Real-World Implications of Bias
The paper highlights several high-profile instances where biased AI systems led to discriminatory and unfair outcomes. For example, the COMPAS tool used for recidivism predictions in U.S. courts has shown higher false positive rates for African-American individuals compared to Caucasian individuals. Biases have also been reported in facial recognition systems and gender-based disparities in job advertisements.
Taxonomy of Bias Types
The authors categorize bias into three primary sources: data, algorithms, and user interactions. This classification elucidates the complexities of biases in AI systems. Key types of bias include:
- Data Bias: Measurement bias, omitted variable bias, representation bias, aggregation bias, sampling bias, longitudinal data fallacy, and linking bias.
- Algorithm Bias: Algorithmic bias and user interaction bias, with further subdivisions into presentation bias and ranking bias.
- User Interaction Bias: Popularity bias, emergent bias, and evaluation bias.
Fairness Definitions
Various definitions of fairness are discussed, such as:
- Equalized Odds: Ensuring true positive and false positive rates are equal across different groups.
- Equal Opportunity: Ensuring true positive rates are equal for protected and unprotected groups.
- Demographic Parity: The likelihood of positive outcomes should be independent of protected attributes.
- Fairness Through Awareness/Unawareness: Decisions should be invariant or oblivious to sensitive attributes.
- Counterfactual Fairness: Predictions should remain unchanged under hypothetical scenarios where the individual's demographic group changes.
The paper also introduces the concept of individual fairness, group fairness, and subgroup fairness, emphasizing the need for context-sensitive applications of these definitions.
Methods for Fair Machine Learning
There are three primary categories for bias mitigation methods:
- Pre-Processing: Transforming data to remove biases before model training.
- In-Processing: Adjusting learning algorithms to incorporate fairness considerations during training.
- Post-Processing: Modifying the prediction outputs to ensure fairness without altering the underlying model or data.
Key techniques and their applications across various domains are reviewed, including fair classification, regression, principal component analysis (PCA), community detection, and NLP.
Domain-Specific Mitigation Strategies
The paper surveys domain-specific methods for bias mitigation, including:
- Variational Autoencoders (VAEs): Learning fair representations by treating protected attributes as nuisance variables.
- Adversarial Learning: Utilizing adversarial networks to maximize prediction accuracy while minimizing the adversary's ability to predict sensitive variables.

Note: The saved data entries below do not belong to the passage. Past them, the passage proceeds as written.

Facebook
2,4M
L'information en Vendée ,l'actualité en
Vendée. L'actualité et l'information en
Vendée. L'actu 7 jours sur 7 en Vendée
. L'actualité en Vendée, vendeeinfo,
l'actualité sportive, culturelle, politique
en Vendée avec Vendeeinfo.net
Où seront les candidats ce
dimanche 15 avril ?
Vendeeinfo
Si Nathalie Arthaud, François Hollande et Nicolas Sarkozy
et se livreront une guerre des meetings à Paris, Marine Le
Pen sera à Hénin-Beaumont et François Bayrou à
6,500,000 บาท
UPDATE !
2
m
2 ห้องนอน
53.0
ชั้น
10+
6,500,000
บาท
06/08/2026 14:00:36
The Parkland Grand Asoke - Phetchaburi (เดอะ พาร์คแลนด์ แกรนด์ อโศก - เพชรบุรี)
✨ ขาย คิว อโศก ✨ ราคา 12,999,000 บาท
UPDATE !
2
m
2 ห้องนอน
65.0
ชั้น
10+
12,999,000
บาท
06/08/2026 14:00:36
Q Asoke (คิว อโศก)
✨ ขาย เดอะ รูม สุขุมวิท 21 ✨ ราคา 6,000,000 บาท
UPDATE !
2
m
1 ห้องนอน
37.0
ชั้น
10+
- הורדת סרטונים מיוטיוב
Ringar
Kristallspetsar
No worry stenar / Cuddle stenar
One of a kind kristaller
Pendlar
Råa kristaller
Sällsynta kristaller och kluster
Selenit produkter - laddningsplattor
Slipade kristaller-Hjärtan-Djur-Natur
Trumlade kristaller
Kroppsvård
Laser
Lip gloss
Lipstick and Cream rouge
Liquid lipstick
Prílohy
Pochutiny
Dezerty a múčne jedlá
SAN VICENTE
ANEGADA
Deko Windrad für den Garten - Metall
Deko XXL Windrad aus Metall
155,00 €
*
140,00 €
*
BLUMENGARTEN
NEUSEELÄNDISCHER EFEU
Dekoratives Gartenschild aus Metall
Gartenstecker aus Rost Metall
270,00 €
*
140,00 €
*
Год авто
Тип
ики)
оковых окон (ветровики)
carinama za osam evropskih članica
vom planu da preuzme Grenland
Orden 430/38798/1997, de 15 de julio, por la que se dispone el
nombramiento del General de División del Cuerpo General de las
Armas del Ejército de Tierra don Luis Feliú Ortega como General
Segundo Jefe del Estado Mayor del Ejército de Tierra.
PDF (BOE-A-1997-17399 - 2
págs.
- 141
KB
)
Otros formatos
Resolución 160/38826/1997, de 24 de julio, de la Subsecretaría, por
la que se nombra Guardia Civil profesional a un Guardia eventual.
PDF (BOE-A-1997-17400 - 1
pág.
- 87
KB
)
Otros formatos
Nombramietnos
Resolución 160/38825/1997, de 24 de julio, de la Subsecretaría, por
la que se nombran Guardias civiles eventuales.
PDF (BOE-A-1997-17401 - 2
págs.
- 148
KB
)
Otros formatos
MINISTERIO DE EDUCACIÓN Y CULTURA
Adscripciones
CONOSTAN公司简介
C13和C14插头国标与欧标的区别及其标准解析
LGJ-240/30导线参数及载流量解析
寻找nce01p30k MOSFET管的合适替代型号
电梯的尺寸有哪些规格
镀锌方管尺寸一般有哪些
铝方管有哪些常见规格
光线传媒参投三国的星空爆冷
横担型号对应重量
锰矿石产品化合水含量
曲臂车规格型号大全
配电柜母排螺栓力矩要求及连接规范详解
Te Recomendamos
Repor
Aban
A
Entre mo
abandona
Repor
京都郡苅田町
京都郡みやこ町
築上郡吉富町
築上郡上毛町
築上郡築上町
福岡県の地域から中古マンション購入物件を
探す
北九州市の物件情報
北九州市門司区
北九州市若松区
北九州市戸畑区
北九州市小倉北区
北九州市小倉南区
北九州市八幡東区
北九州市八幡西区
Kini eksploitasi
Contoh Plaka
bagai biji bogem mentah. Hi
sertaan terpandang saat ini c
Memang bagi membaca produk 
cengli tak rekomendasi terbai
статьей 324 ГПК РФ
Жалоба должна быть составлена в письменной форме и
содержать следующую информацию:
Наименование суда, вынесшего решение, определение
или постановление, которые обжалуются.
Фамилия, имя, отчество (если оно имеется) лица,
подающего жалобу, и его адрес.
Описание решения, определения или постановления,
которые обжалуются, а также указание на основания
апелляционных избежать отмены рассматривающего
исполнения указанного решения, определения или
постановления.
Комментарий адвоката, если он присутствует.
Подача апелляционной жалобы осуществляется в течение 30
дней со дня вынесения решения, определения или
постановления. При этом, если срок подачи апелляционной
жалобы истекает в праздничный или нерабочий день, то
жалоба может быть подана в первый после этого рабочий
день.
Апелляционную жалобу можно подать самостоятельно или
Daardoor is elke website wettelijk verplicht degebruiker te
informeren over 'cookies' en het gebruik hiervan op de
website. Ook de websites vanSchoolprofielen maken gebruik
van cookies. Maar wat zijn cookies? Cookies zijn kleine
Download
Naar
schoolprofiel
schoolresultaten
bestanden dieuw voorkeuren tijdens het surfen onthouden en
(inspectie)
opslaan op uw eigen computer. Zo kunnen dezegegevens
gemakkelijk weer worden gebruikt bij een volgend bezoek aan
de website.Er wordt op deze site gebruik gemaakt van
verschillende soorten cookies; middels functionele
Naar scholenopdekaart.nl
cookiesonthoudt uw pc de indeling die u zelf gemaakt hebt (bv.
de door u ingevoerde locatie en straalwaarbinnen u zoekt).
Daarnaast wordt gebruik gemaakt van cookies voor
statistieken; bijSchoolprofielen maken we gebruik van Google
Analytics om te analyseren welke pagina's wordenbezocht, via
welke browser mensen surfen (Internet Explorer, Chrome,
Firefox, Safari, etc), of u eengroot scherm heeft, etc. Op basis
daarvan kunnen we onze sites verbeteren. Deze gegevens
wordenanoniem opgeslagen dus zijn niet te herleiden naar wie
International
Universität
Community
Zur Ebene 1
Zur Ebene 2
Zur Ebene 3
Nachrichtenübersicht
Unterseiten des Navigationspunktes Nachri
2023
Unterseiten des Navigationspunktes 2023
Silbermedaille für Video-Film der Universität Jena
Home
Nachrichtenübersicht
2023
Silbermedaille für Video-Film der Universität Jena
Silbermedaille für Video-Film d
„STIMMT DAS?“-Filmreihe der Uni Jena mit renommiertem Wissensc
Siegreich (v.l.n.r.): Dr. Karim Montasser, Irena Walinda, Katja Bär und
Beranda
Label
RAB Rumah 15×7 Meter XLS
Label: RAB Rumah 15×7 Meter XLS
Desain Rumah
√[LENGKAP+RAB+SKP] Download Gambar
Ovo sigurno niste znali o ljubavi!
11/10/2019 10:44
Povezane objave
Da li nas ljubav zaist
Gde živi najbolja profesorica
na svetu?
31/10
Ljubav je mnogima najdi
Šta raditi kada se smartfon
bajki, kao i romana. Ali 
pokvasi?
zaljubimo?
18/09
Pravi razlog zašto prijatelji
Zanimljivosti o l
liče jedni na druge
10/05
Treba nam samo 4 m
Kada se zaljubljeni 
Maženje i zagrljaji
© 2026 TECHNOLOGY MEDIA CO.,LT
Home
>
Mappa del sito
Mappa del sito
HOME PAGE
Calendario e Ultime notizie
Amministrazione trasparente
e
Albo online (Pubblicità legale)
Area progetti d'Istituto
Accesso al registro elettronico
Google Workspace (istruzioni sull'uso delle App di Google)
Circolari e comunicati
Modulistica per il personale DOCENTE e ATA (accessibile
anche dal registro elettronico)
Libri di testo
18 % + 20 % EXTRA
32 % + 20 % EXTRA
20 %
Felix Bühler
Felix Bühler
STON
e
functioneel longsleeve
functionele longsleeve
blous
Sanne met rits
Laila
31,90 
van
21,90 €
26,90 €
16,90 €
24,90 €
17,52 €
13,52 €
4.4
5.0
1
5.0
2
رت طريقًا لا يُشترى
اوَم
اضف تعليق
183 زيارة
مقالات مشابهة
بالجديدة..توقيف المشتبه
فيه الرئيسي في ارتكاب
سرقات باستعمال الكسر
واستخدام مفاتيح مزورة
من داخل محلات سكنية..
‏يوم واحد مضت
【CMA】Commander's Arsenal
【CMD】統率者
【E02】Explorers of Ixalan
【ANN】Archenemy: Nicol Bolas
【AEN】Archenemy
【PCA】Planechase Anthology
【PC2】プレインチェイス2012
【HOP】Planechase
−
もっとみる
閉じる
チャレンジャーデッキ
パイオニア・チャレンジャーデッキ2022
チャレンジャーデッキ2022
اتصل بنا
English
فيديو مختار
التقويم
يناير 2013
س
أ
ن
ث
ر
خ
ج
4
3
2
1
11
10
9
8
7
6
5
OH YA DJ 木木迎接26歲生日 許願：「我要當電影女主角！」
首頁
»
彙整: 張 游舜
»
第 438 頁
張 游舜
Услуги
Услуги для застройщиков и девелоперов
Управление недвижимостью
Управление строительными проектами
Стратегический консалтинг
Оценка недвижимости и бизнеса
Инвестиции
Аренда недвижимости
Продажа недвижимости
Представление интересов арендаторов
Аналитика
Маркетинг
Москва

- Fair NLP: Addressing biases in word embeddings, coreference resolution, LLMs, sentence encoders, machine translation, and named entity recognition (NER).
Future Research Directions
The paper identifies open challenges and potential research opportunities, such as:
- Developing a unified definition of fairness to streamline evaluation.
- Shifting the focus from equality to equity, ensuring resources are allocated based on individual or group needs.
- Designing methods to automatically detect unfairness in datasets or algorithms.
Conclusion
Overall, this survey provides a detailed examination of biases and fairness in machine learning, categorizing the sources of bias and introducing diverse definitions of fairness. It underscores the importance of context-sensitive applications of fairness principles and illustrates various methods to mitigate bias across multiple AI subdomains. This extensive review serves as a valuable resource for researchers looking to design fair AI systems and navigate the complexities of bias in machine learning.